Ellegaard J, Boesen A M
Scand J Haematol. 1976 Jul;17(1):36-43. doi: 10.1111/j.1600-0609.1976.tb02838.x.
A 71-year-old woman presented with acutely developed symptoms of generalized lymphadenopathy, intermittent maculo-papular skin rash, pruritus, weight loss, hepato-splenomegaly, pleural exsudate and alternating breast swellings. The histopathological picture of biopsies from a lymph node and from the skin was diagnostic for immunoblastic lymphadenopathy, and the serum concentrations of IgG and IgA were increased. Delayed cutaneous hypersensitivity reactions to various antigens were totally extinguished and the number of T-lymphocytes in the peripheral blood was consistently very low. The number of both T- and B-lymphocytes further decreased during cytostatic treatment and the patient contracted numerous infections. During intermittent treatment with Levamisole the infectious episodes ceased, the cellular immune response was reestablished and the pathological hyperimmuneglobulinaemia suppressed. It is suggested that the primary immunological defect in this disease could be a failing cellular immunity, and that the hyperplasia and hyper-reactivity of the B-cell system are a secondary phenomenon.

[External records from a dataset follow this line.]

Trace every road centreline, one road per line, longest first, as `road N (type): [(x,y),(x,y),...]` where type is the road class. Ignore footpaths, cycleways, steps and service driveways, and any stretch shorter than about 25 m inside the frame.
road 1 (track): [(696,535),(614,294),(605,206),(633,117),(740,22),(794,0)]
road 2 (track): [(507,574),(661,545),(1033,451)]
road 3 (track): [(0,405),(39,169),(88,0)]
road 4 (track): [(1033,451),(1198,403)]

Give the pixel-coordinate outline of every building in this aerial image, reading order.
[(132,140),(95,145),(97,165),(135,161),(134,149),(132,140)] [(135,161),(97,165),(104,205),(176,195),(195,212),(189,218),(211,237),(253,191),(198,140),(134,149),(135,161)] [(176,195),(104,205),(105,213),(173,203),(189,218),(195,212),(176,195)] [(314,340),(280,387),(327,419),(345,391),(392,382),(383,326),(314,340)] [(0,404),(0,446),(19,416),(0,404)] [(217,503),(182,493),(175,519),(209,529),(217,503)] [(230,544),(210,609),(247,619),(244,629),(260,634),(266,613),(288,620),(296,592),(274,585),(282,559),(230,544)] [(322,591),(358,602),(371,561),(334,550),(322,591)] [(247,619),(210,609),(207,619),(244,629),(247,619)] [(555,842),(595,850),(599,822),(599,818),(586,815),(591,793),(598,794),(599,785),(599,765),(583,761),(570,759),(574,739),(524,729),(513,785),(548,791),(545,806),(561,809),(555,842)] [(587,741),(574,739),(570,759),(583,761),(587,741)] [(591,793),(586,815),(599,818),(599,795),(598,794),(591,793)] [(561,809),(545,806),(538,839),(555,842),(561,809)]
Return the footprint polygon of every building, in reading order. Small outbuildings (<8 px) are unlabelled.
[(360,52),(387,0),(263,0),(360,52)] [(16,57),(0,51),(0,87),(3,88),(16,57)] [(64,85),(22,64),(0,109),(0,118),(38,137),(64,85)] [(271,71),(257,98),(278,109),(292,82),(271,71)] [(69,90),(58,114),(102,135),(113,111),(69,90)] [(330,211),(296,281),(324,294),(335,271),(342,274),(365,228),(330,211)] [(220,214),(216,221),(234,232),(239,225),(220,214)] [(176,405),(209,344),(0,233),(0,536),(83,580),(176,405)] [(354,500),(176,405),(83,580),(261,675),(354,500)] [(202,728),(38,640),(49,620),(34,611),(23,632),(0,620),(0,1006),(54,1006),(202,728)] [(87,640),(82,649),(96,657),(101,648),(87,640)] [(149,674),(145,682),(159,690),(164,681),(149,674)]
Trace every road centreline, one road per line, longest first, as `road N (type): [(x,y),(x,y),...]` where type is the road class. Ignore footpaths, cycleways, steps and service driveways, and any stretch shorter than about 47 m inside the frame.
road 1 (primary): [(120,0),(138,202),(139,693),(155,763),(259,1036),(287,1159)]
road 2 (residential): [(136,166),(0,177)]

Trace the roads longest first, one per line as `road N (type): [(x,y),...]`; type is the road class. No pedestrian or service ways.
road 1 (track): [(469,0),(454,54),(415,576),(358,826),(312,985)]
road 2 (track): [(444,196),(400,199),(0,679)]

一名71岁女性出现急性全身性淋巴结肿大、间歇性斑丘疹性皮疹、瘙痒、体重减轻、肝脾肿大、胸腔积液及交替性乳房肿胀等症状。取自淋巴结和皮肤活检的组织病理学图像诊断为免疫母细胞性淋巴结病,且血清IgG和IgA浓度升高。对各种抗原的迟发性皮肤过敏反应完全消失,外周血T淋巴细胞数量持续很低。在细胞抑制治疗期间,T淋巴细胞和B淋巴细胞数量进一步减少,患者发生了许多感染。在用左旋咪唑间歇治疗期间,感染发作停止,细胞免疫反应得以重建,病理性高免疫球蛋白血症得到抑制。提示该病的原发性免疫缺陷可能是细胞免疫功能衰竭,而B细胞系统的增生和高反应性是继发性现象。